Directions for this task ->
A faithful transcription of all the data, images excluded, is the required answer.

Material shown ->
- - - - - - -

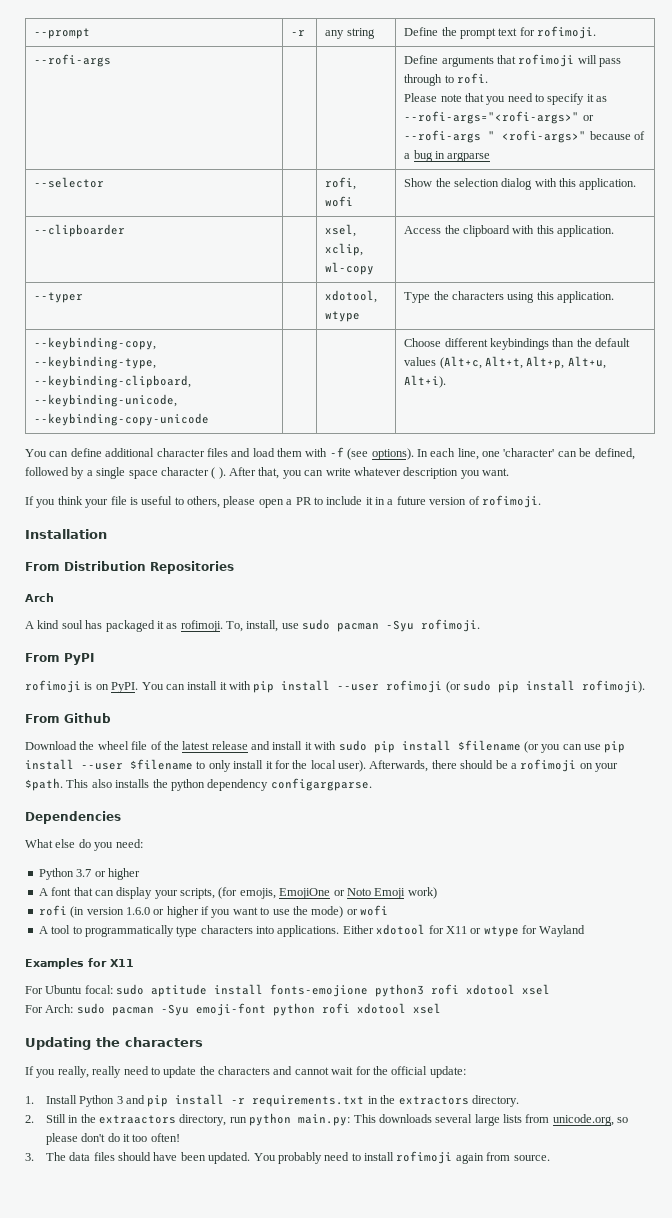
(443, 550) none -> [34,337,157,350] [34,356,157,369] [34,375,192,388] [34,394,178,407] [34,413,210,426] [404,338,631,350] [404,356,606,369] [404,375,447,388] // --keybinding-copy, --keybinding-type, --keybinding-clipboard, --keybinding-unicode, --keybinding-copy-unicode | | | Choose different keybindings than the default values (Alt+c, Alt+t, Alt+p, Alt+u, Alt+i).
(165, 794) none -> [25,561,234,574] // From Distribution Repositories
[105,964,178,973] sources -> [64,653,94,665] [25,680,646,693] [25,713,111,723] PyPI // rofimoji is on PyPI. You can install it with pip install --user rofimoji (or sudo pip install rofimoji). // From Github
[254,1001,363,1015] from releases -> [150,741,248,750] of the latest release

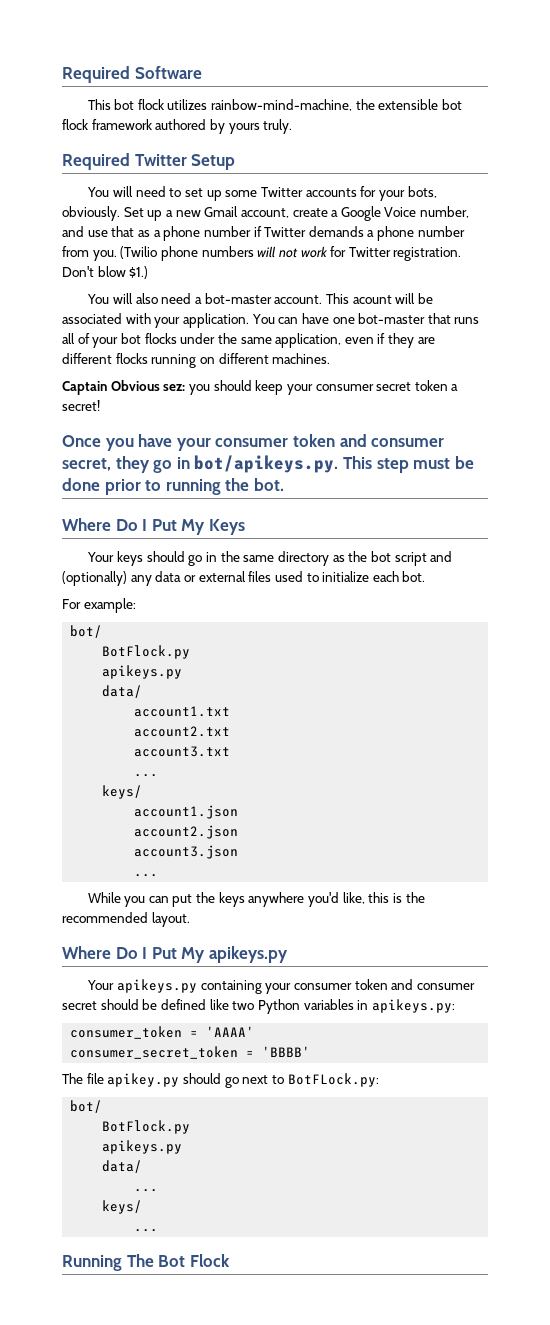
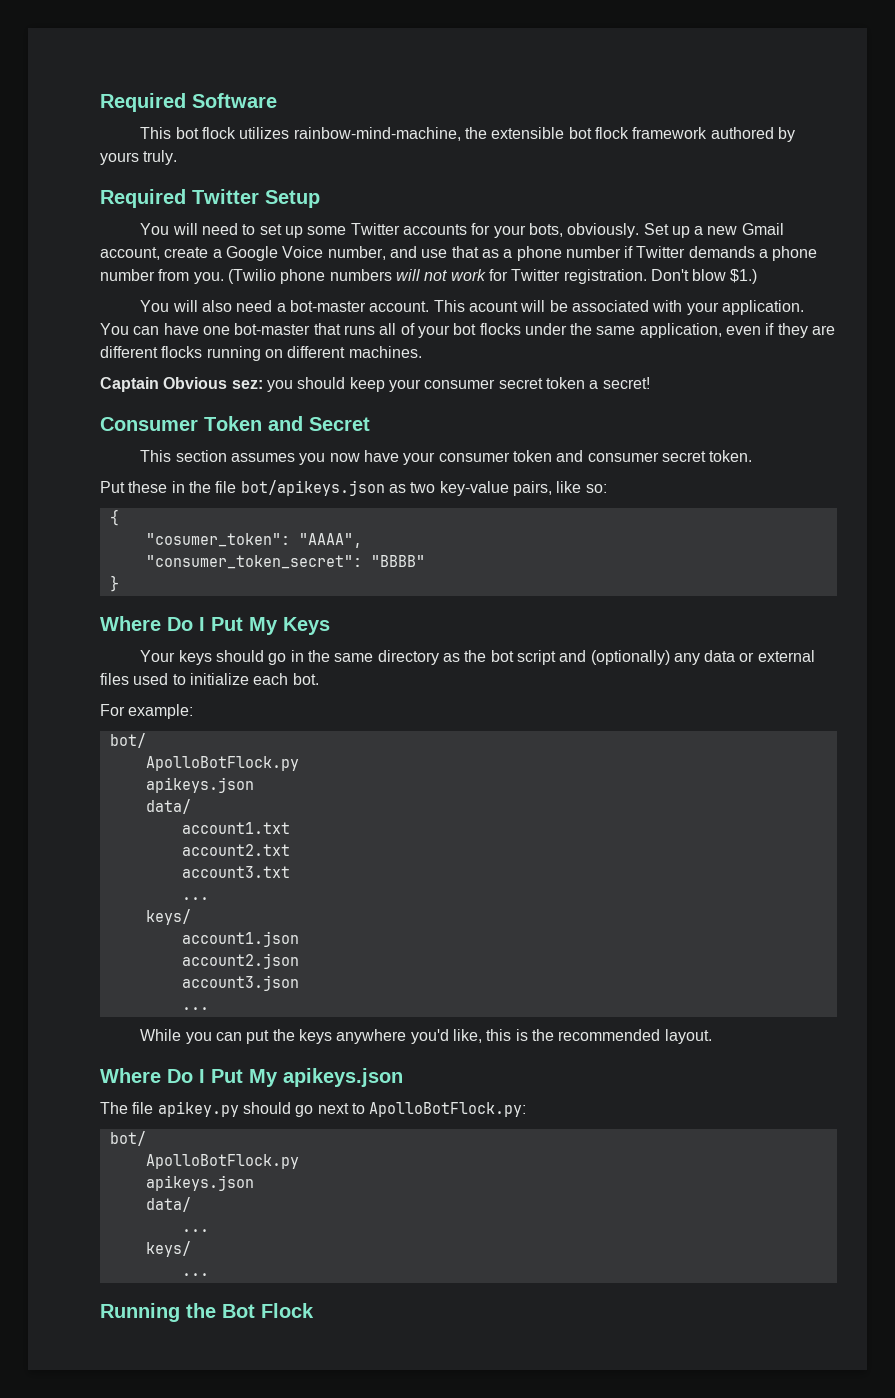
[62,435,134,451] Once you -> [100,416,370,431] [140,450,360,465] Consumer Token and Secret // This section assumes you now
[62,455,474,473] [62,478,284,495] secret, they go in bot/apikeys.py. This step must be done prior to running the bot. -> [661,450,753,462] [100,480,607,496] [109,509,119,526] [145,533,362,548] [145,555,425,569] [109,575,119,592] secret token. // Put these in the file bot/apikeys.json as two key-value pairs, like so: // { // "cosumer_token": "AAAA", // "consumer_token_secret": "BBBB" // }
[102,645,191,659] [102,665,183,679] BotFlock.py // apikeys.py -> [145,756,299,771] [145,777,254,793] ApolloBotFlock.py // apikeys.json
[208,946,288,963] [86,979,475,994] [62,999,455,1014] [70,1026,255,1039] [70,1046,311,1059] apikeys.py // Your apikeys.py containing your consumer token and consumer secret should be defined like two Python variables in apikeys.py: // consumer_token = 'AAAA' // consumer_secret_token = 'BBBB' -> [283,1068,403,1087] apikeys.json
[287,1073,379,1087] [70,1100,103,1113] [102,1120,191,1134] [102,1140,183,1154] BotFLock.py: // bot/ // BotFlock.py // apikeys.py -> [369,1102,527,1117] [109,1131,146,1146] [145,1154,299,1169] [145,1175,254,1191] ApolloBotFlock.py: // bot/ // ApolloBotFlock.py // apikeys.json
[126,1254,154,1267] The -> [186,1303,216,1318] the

- - - - - - -

Solution to the exercise ->
(443, 550) none -> [34,337,157,350] [34,356,157,369] [34,375,192,388] [34,394,178,407] [34,413,210,426] [404,338,631,350] [404,356,606,369] [404,375,447,388] // --keybinding-copy, --keybinding-type, --keybinding-clipboard, --keybinding-unicode, --keybinding-copy-unicode | | | Choose different keybindings than the default values (Alt+c, Alt+t, Alt+p, Alt+u, Alt+i).
(165, 794) none -> [25,561,234,574] // From Distribution Repositories
[105,964,178,973] sources -> [64,653,94,665] [25,680,646,693] [25,713,111,723] PyPI // rofimoji is on PyPI. You can install it with pip install --user rofimoji (or sudo pip install rofimoji). // From Github
[254,1001,363,1015] from releases -> [150,741,248,750] of the latest release

[62,435,134,451] Once you -> [100,416,370,431] [140,450,360,465] Consumer Token and Secret // This section assumes you now
[62,455,474,473] [62,478,284,495] secret, they go in bot/apikeys.py. This step must be done prior to running the bot. -> [661,450,753,462] [100,480,607,496] [109,509,119,526] [145,533,362,548] [145,555,425,569] [109,575,119,592] secret token. // Put these in the file bot/apikeys.json as two key-value pairs, like so: // { // "cosumer_token": "AAAA", // "consumer_token_secret": "BBBB" // }
[102,645,191,659] [102,665,183,679] BotFlock.py // apikeys.py -> [145,756,299,771] [145,777,254,793] ApolloBotFlock.py // apikeys.json
[208,946,288,963] [86,979,475,994] [62,999,455,1014] [70,1026,255,1039] [70,1046,311,1059] apikeys.py // Your apikeys.py containing your consumer token and consumer secret should be defined like two Python variables in apikeys.py: // consumer_token = 'AAAA' // consumer_secret_token = 'BBBB' -> [283,1068,403,1087] apikeys.json
[287,1073,379,1087] [70,1100,103,1113] [102,1120,191,1134] [102,1140,183,1154] BotFLock.py: // bot/ // BotFlock.py // apikeys.py -> [369,1102,527,1117] [109,1131,146,1146] [145,1154,299,1169] [145,1175,254,1191] ApolloBotFlock.py: // bot/ // ApolloBotFlock.py // apikeys.json
[126,1254,154,1267] The -> [186,1303,216,1318] the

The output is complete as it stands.